Laman

Thursday, September 16, 2010

Pertanyaan joni, Jawaban Airlangga

Kawanku si Joni menuangkan satu banjur air kopi ke dalam cangkirku. Ia bertanya, "Apa kabar dengan agamamu, Airlangga?"

Pertanyaan Joni mampu menggunting alam semesta jadi lima sobekan. Aku mengerutkan alisku sendiri ketika kamu tanyakan itu, Joni. Bahkan tiba-tiba kopi dalam cangkirku perlahan makin sedingin es batu. Mengapa ia tak bertanya padaku, "berapa THR-mu?" atau "bagaimana mudikmu kemarin?"

Aku perlu memilir-milir kumisku jika aku punya kumis. Aku bingung. Joni menanyakan hal itu seakan dia diutus Tuhan untuk menohok aku dengan pecah-pecahan beling jikalau cangkir ini aku banting ke tanah. Seakan-akan Joni mengingatkan aku akan identitas keyakinan murni yang dipaku pada dadaku dari lahir.

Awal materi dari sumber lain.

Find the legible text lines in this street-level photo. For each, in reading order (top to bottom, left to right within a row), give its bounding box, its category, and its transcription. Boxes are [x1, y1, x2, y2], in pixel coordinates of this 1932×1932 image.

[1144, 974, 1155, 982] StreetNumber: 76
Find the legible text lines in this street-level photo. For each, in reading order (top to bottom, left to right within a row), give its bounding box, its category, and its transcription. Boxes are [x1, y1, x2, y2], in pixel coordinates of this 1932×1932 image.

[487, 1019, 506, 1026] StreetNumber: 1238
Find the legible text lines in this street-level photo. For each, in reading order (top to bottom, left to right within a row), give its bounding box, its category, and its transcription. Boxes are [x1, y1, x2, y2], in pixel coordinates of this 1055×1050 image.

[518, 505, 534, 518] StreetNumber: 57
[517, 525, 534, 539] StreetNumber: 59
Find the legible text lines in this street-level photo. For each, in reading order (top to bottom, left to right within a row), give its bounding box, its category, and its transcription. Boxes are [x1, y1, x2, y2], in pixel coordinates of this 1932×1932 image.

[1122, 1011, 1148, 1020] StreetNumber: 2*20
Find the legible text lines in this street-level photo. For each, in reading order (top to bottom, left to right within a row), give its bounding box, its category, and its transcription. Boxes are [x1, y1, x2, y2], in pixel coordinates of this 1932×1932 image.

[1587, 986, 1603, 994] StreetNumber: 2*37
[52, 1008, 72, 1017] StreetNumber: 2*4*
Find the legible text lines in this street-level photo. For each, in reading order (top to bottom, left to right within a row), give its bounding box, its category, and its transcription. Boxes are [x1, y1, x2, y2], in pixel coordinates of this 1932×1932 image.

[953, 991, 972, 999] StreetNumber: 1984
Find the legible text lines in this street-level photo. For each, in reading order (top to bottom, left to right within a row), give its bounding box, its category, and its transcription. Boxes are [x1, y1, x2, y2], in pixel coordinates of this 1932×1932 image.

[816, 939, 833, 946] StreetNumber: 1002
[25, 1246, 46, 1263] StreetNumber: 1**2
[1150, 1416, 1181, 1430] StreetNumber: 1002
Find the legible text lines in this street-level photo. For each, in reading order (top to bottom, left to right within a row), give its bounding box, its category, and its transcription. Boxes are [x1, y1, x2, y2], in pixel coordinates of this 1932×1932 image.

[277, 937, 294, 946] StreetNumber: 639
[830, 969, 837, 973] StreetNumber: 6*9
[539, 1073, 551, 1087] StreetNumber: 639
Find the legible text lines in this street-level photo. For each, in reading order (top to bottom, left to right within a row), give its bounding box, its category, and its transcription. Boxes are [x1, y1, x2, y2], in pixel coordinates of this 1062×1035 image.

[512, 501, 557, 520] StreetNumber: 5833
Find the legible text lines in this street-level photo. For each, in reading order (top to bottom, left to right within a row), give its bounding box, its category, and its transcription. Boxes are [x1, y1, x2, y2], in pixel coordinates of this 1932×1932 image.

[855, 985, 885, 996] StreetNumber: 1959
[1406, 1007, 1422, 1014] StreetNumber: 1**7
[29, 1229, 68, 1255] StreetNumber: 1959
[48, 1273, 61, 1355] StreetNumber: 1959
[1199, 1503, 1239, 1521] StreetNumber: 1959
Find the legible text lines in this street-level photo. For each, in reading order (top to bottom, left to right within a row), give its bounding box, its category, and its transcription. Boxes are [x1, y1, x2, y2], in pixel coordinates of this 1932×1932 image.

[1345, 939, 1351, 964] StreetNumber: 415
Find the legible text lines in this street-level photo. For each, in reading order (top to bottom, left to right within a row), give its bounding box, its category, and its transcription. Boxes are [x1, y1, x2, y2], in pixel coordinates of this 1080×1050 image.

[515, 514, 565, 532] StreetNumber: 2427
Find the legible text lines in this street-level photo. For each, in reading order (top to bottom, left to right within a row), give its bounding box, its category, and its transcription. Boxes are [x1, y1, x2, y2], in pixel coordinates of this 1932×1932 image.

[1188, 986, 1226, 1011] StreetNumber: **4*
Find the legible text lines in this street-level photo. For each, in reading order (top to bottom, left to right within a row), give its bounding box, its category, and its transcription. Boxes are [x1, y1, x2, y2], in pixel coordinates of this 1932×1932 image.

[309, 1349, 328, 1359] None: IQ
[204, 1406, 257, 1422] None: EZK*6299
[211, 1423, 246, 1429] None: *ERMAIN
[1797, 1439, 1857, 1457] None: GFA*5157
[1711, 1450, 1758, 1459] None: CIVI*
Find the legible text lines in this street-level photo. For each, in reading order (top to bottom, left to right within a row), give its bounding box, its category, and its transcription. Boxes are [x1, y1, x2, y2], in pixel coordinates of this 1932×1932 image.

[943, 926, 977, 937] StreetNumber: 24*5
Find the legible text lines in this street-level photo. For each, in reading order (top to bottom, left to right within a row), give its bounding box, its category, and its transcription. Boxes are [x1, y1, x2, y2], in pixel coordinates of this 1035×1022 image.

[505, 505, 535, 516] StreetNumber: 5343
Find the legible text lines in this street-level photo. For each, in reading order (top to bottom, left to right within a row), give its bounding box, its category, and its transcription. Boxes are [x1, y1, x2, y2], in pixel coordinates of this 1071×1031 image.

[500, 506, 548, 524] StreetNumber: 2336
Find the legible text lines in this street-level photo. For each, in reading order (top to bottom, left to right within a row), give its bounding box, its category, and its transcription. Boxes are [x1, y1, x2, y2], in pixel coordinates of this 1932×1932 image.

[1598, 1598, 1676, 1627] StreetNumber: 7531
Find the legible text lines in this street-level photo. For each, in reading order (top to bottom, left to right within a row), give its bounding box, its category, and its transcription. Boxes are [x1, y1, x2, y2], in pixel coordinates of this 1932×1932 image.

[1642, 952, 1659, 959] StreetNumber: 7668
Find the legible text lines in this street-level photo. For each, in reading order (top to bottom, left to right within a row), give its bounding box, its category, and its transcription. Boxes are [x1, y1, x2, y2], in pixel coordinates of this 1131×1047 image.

Lebaran baru saja tiba kemarin, ketika semabrut senja dengan warna-warni yang merekah pada alam raya telah mengantar setiap waktu pulang kepada arlojinya masing-masing. Lebaran telah digembor-gembor umat sekalian untuk dijamu ke dalam pertemuan paling bersahaja dalam satu atap penuh senyum dan sekotak maaf yang bungkusnya syahdu; hadiah Tuhan atas tiga puluh hari yang sudah kita rekati bersama terik siang yang membikin dahaga buta, lapar yang menusuk-nusuk perut saat lelah, amarah yang ingin digamblang saat emosi disembunyikan dalam kepala, atau nafsu yang ingin dipanen di belakang otak sehat. Lebaran telah mengantar koper-koper kepada ladang piknik di mana semua rindu dibayar mahal oleh pohon yang buahnya mekar-mekar; silaturahmi.

Tapi, aku tidak merasakan lebaran sebagaimana yang telah kutulis di atas tadi. Hambar. Kawan-kawanku merasa sedih dan berat hati lebaran sudah usai. Bulan purnama sudah muram kembali,katanya.

Namun, bagiku, ketika lebaran usai, ya usai. Tunggu tahun depan.

Balik ke pertanyaan Joni. Pertanyaan Joni memojokkan aku pada ujung titik di mana panjang ruangan hati kami berakhir. Titik selanjutnya adalah jurang. Sekali saja Joni bertanya ulang tentang hal itu, maka aku akan terdorong jatuh ke dalam jurang hatiku sendiri. Karena aku tidak ingin jatuh ke dalam jurang, aku jawab saja ia secepat mungkin, sebisa mungkin. Bibirku bergetar beberapa frekuensi setiap detik.

Dengan jujur, aku jawab,

"Agamaku sudah aku taruh. Sudah aku lipat di bawah kopiah dan sarungku. Lebaran sudah usai, bukan?"

Joni menyemburkan secangkir kopinya pada wajahku, "Airlangga seorang munafik!"